Eyeing the spot of white sun so low in the sky, she figured Lucas would return to the cabin within an hour or so. Since their agreement, she saw her winter husband for only a few moments at breakfast, a little longer at lunch, and a fraction of the time at dinner. Every night, he brushed away her coolly extended offers to read to him. Every hour in-between, she remained alone. She, who’d once shared a dormitory with nineteen other girls, taken lessons in embroidery in a parlor full of chatter, and daily walked about the grounds in the company of her friends. She’d already read half the books on the bookshelf in the cabin bedroom. She was trying to translate the Greek in one of the older tomes. She had little else to do while waiting for Lucas to lumber into her presence in all his burly handsomeness, smelling of fresh-cut wood and frost, bringing the winter inside with him. He spoke volumes in the way he avoided her gaze.
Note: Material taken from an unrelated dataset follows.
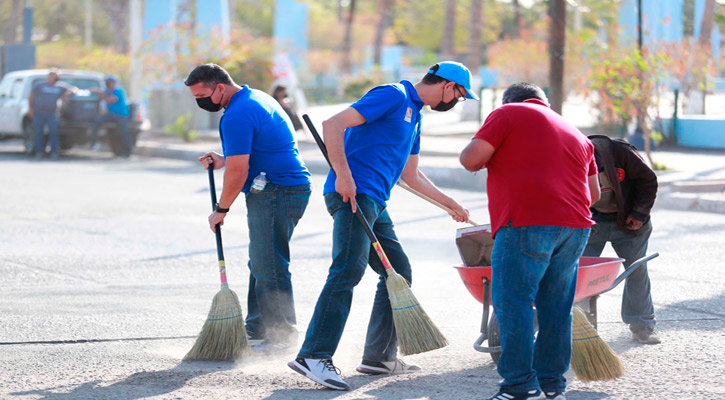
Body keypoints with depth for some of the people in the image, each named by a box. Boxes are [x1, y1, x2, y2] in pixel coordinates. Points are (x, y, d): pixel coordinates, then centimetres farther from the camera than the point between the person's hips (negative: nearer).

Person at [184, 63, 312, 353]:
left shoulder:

He barely offered up more than a phrase or two. Sometimes, she counted the number of words he spoke, rejoicing when the total reached twenty. After meals, he would shoot from his chair to head to the barn, his spine as stiff as iron. At this rate, half the trees on this land would be split into quarter-round logs by spring, and she’d be babbling to the rafters.

Her throat narrowed with the threat of tears. Once in a while, during those brief moments in Lucas’s presence, she would catch his smoky gaze. That buzzing moment of connection always made her chest tighten. Anything could happen, if only one of them would say something, do something. How pitiful a creature she’d become, to spend each day living for a single moment.

And here it was again, the creeping desperation. Who did she have to blame for these silly thoughts and thwarted expectations? She could hardly blame Lucas. She’d made the rules. All those weeks ago, she’d had no inkling of how the isolation would stretch her as thin as a deer hide in a frame. She wasn’t sure she could bear to stay here any longer—but neither could she leave.

Beyond the fog of her freezing breath, her gaze fell upon the icicles that grew down from the eaves of the porch. If they grew much thicker, they’d be like bars in a cage. The thought sent a shivering jolt of panic through her. Lifting the broom, she swung it high, whacking at the icicles until they broke free and exploded on the porch. She kept swinging until she’d loosened every one of them, shattering the silence.

Weaving amid a pile of glittering shards, she breathed hard and realized the rules just weren’t working.

She wanted…she wanted…

Lucas.

She set the broom aside and dropped into the porch chair. Tears pinched her eyes. She missed the smell of pine that surrounded him, a fragrant cloud that followed him out. She missed his warmth, the way he filled up the room, how his brow lowered when he was thinking hard. She missed seeing the fold of deerskin that stretched between shoulder and hip when he twisted to hang his coat on the peg behind the door. She missed his kindness.